Generation of nitrogen dioxide for use with burner-based exhaust replication system

Abstract

A method of using a burner-based exhaust replication system to generate exhaust that contains nitrogen dioxide (NO.sub.2). An example of such as system is a system used to test automotive exhaust aftertreatment devices. A fluid that decomposes to generate NO.sub.2 as one of its decomposition products is selected. The fluid is heated thereby generating NO.sub.2, with the amount and duration of heating is controlled to result in a desired decomposition extent of NO.sub.2 from the fluid.
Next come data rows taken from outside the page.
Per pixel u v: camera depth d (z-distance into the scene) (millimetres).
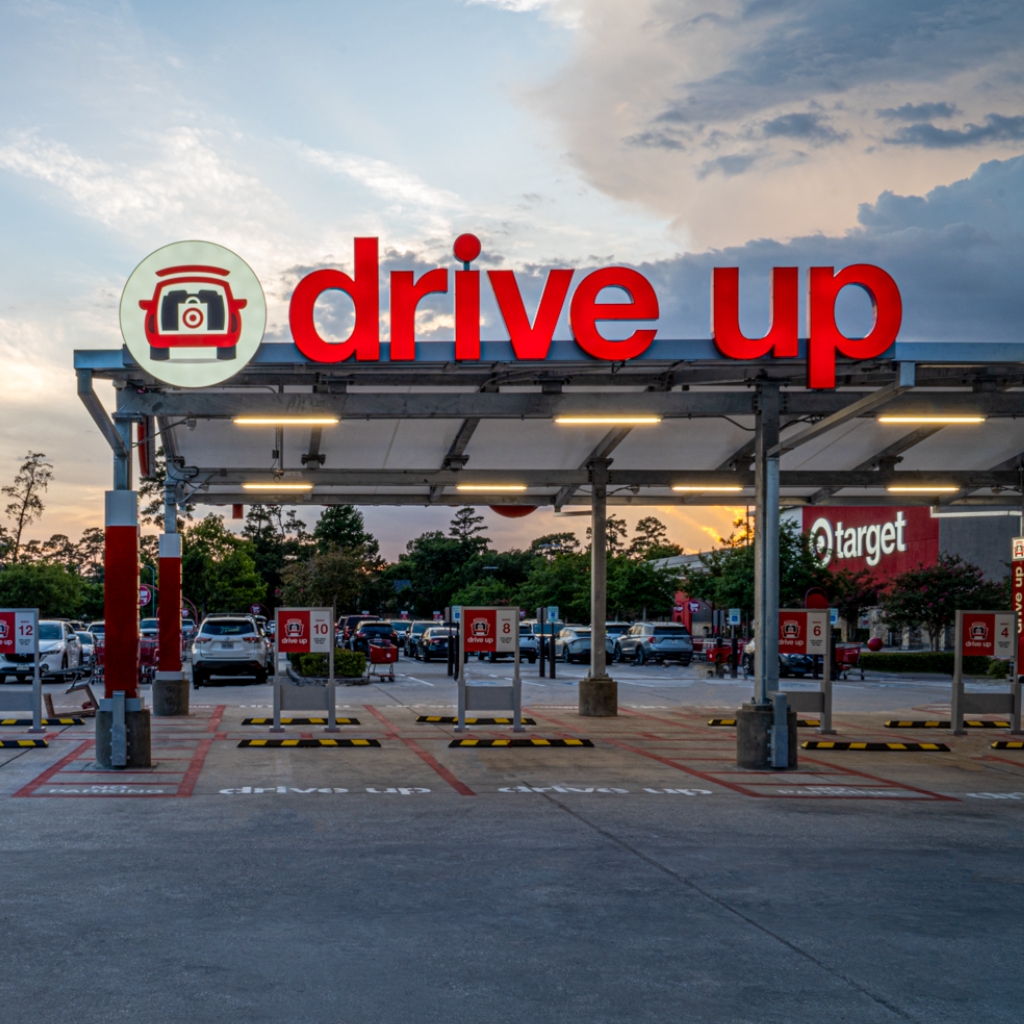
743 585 45031
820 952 6211
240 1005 5320
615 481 20750
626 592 64562
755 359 12805
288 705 17328
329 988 5566
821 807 11070
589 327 12734
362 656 30266
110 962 5949
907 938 6496
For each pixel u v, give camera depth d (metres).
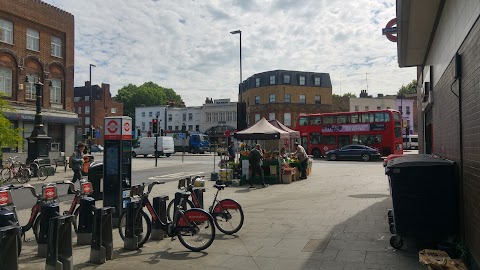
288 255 5.85
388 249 6.00
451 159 6.62
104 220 5.81
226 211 7.36
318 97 59.16
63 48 31.86
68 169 24.62
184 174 21.06
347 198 11.30
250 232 7.39
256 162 14.74
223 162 17.70
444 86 7.58
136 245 6.34
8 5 27.00
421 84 15.39
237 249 6.27
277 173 15.75
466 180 5.29
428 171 5.89
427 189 5.88
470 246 5.06
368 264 5.30
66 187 15.36
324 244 6.37
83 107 77.94
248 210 9.80
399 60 12.86
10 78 27.39
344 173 19.97
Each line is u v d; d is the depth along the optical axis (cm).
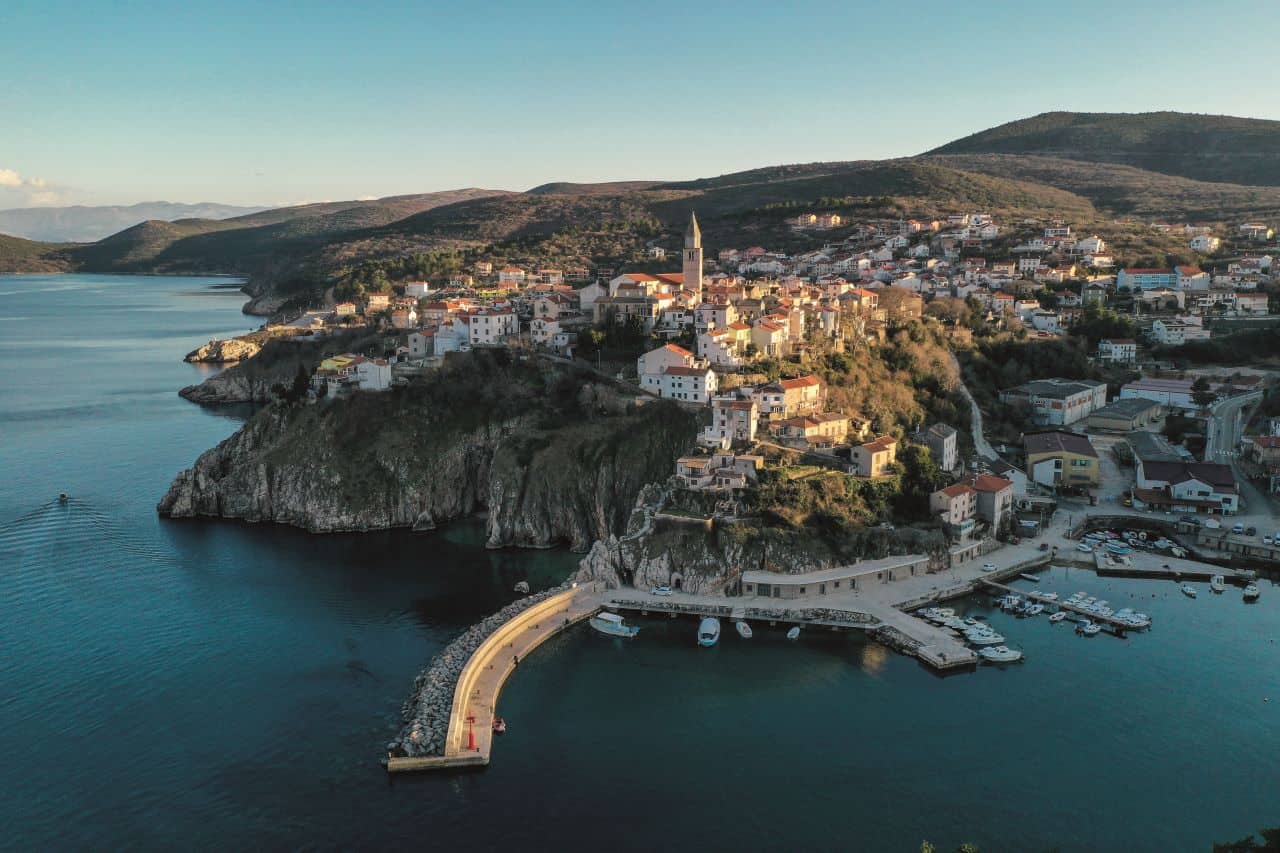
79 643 13050
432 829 9294
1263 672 12262
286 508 18662
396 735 10831
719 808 9612
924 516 16400
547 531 17450
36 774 10088
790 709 11519
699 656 12862
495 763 10381
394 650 12925
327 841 9119
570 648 13112
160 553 16650
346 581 15462
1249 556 16100
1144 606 14312
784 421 17412
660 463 17162
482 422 19550
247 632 13450
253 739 10762
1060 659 12681
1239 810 9569
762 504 15425
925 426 19475
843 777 10131
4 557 16138
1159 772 10200
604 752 10619
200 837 9162
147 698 11612
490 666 12394
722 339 19725
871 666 12588
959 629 13500
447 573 15875
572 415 19212
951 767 10300
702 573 14712
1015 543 16862
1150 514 17925
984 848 9012
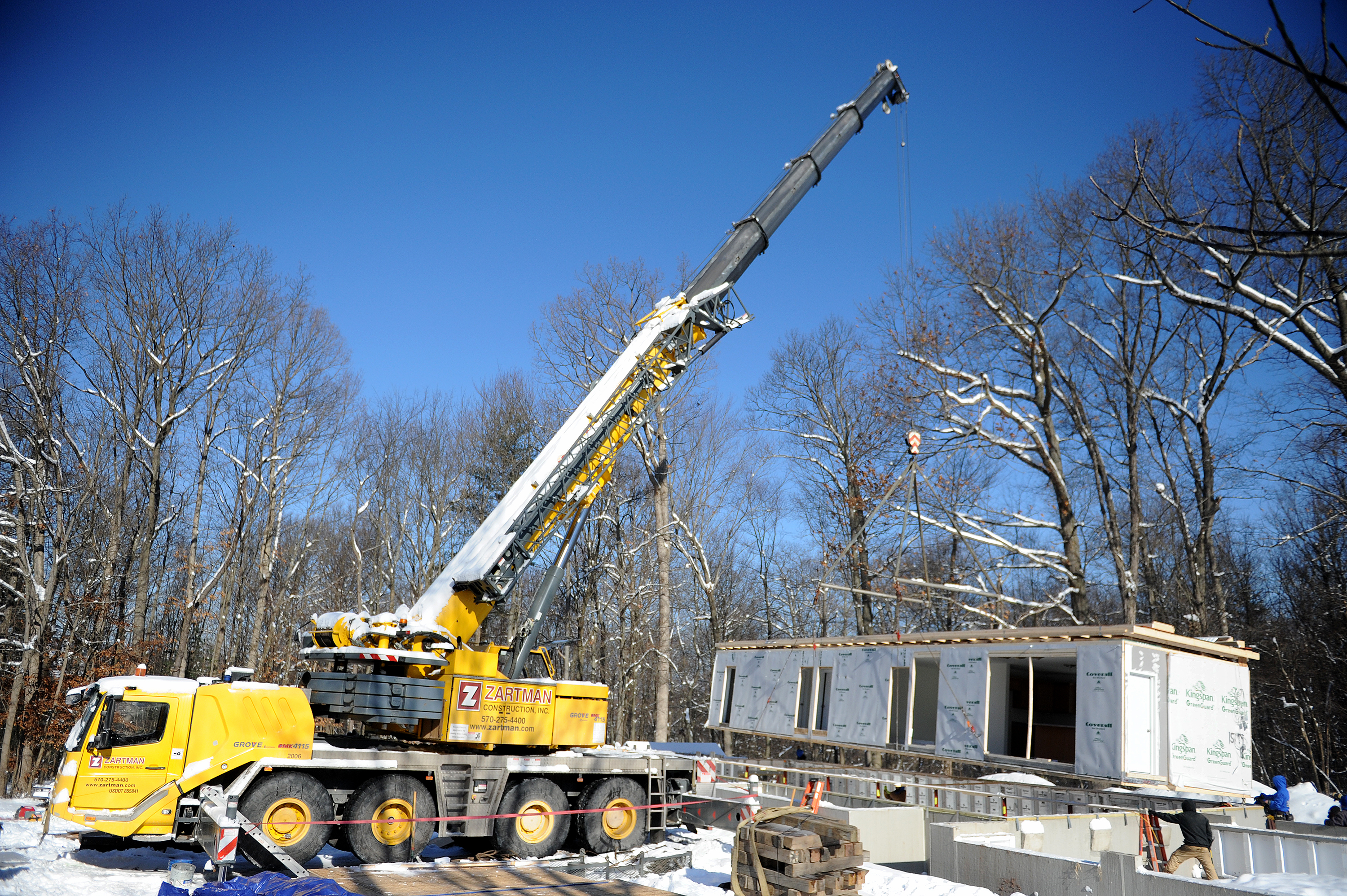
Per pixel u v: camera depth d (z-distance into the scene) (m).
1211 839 11.46
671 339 17.08
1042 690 24.53
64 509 28.70
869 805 18.20
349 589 44.56
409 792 13.09
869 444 33.97
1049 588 36.62
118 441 32.19
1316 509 33.09
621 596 36.25
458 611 14.43
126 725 11.73
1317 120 16.55
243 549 35.72
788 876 9.91
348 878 11.54
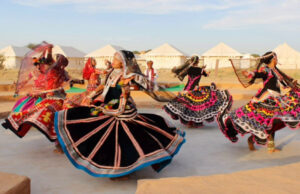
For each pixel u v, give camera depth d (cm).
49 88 586
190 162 549
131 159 421
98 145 433
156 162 417
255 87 2047
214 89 841
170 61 5631
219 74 3806
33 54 609
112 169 416
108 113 448
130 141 436
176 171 502
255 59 586
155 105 1211
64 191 421
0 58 5131
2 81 2564
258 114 578
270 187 325
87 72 1005
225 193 311
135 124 452
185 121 827
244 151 621
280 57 4966
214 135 766
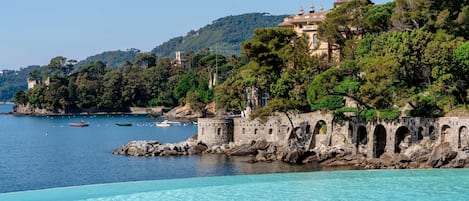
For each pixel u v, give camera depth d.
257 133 125.94
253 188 70.81
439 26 113.38
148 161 117.81
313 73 124.88
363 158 105.62
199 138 131.12
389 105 106.56
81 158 128.38
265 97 146.50
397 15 120.06
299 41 130.88
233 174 99.81
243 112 159.00
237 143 127.12
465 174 78.31
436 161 95.38
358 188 70.69
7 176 107.06
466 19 112.69
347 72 111.06
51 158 131.12
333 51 149.38
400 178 76.00
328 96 115.12
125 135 190.50
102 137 184.62
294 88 125.75
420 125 101.06
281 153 113.38
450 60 100.94
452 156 95.38
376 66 103.50
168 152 125.25
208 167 107.81
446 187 70.81
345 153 109.19
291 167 104.81
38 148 155.25
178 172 103.88
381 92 103.50
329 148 111.81
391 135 104.06
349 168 101.88
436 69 101.00
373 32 135.00
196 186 71.56
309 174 78.38
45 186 96.44
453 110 100.88
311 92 109.81
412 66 106.44
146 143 131.88
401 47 104.56
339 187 71.06
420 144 100.62
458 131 96.38
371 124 106.69
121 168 110.75
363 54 122.94
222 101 196.38
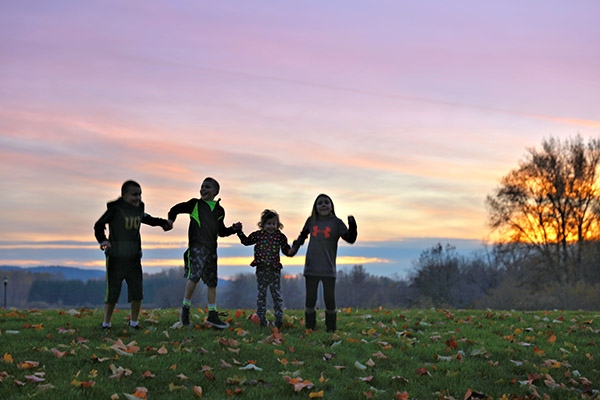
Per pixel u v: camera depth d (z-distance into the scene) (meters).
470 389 5.94
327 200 8.71
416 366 6.96
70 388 5.36
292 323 9.21
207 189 8.33
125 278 7.92
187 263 8.29
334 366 6.67
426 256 44.59
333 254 8.71
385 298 61.53
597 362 7.54
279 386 5.86
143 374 5.85
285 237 9.01
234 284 75.31
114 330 7.92
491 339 8.56
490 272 42.62
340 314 11.20
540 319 10.90
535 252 36.97
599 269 34.47
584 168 35.94
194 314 9.92
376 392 5.88
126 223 7.72
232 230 8.65
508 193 37.94
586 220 35.56
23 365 5.88
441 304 42.38
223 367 6.30
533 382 6.65
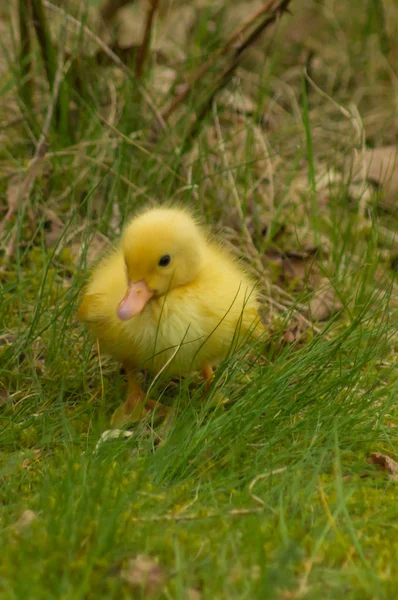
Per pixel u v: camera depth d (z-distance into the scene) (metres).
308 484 6.61
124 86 12.61
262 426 7.47
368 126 14.32
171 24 16.25
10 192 11.74
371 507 6.66
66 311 8.92
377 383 8.20
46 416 7.79
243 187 12.15
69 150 11.94
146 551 5.75
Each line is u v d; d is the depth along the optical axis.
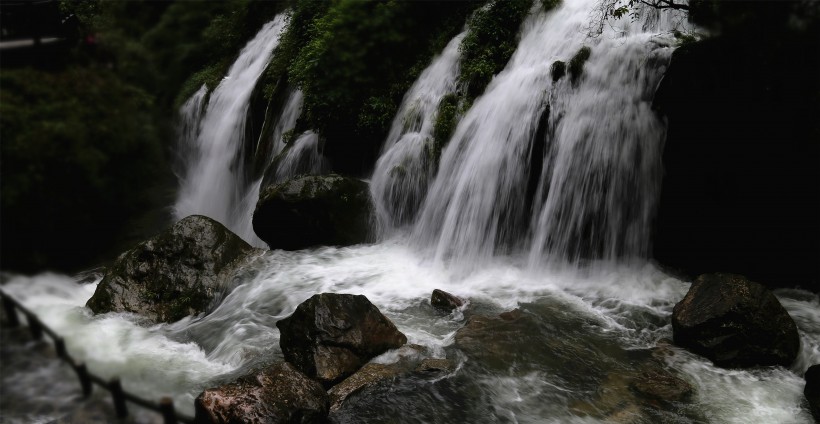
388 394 6.78
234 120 17.48
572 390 6.84
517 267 10.02
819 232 8.34
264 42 19.72
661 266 9.66
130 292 9.59
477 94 11.37
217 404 6.07
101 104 13.91
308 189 10.77
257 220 11.02
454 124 11.25
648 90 9.44
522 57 11.35
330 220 10.85
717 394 6.64
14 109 12.14
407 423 6.36
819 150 7.92
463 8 12.91
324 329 7.18
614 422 6.27
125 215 13.84
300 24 15.20
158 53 21.75
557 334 7.97
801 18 7.41
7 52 13.05
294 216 10.70
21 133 11.98
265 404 6.07
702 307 7.44
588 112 9.76
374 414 6.48
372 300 9.13
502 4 11.90
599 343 7.75
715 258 9.23
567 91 10.05
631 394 6.71
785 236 8.63
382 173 11.73
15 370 7.84
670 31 10.04
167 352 8.34
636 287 9.14
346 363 7.07
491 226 10.30
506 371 7.19
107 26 16.58
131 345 8.52
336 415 6.46
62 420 6.97
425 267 10.31
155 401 7.03
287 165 13.20
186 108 20.80
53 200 12.20
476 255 10.28
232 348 8.16
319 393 6.46
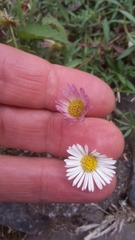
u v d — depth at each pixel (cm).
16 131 7
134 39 7
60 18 8
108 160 7
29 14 8
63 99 7
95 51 8
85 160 7
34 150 7
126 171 7
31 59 7
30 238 7
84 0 8
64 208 7
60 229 7
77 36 8
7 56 7
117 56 8
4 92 7
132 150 7
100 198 7
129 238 7
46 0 8
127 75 7
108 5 8
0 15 7
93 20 8
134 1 8
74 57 8
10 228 8
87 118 7
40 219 7
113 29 8
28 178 7
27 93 7
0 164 7
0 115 7
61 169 7
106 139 7
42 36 7
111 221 7
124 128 7
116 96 8
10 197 7
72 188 7
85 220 7
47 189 7
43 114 7
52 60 8
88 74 7
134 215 7
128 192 7
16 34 8
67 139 7
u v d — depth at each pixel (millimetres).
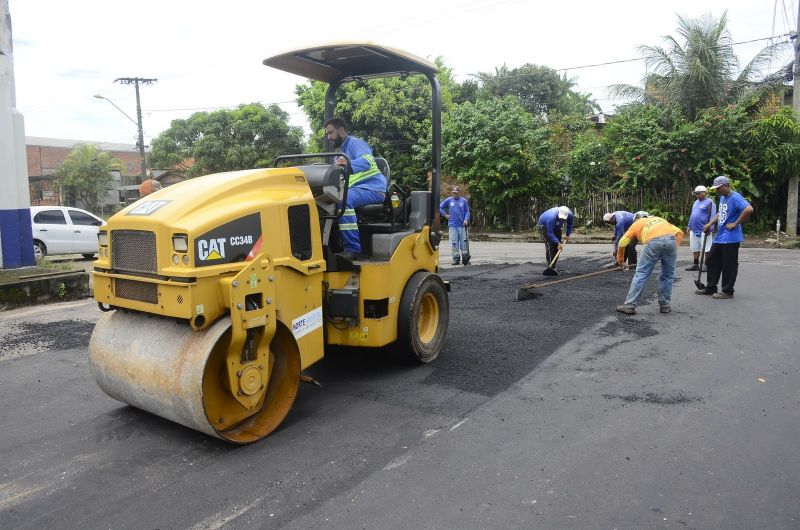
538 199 20969
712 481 3238
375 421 4145
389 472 3400
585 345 5969
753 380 4871
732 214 7926
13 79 9523
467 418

The fluid is then delivered to an exhaust stream of the system.

Claims

1. A method of using a burner-based exhaust replication system to generate exhaust that contains nitrogen dioxide (NO.sub.2), comprising: selecting a fluid that decomposes to generate NO.sub.2 as one of its decomposition products; heating the fluid, thereby generating NO.sub.2; wherein the amount and duration of heating is controlled to result in a desired decomposition extent of NO.sub.2; delivering the NO.sub.2 to an exhaust stream of the test system; and metering the fluid prior to the heating step, or metering the NO.sub.2 delivered to the exhaust stream, to provide a desired amount of NO.sub.2 into the exhaust stream.

2. The method of claim 1, wherein the fluid is nitric acid.

3. The method of claim 1, wherein the heating step is performed in a decomposition reactor having a reduction catalyst.

4. The method of claim 1, wherein the delivering step is performed using a heated conduit.

5. The method of claim 1, wherein the desired amount of NO.sub.2 is a proportion of a NO.sub.2:NOx ratio.

6. The method of claim 1, further comprising using nitrogen as a carrier gas for the fluid.

7. An improved burner-based exhaust replication system, the exhaust replication system having an exhaust line that carries an exhaust stream as output of the test system, the improvements comprising: a decomposition reactor, operable to receive a fluid that decomposes to generate NO.sub.2 as one of its decomposition products and to heat the fluid, thereby generating NO.sub.2; a controller operable to control the amount and duration of heating to result in a desired decomposition extent of NO.sub.2; a conduit for delivering the NO.sub.2 from the decomposition reactor to the exhaust stream of the test system; and a meter upstream or downstream the decomposition reactor, operable to provide a desired amount of NO.sub.2 into the exhaust stream.

8. The test system of claim 7, wherein an exhaust aftertreatment device is installed on the exhaust line for testing, and wherein the conduit delivers the NO.sub.2 upstream the exhaust aftertreatment device.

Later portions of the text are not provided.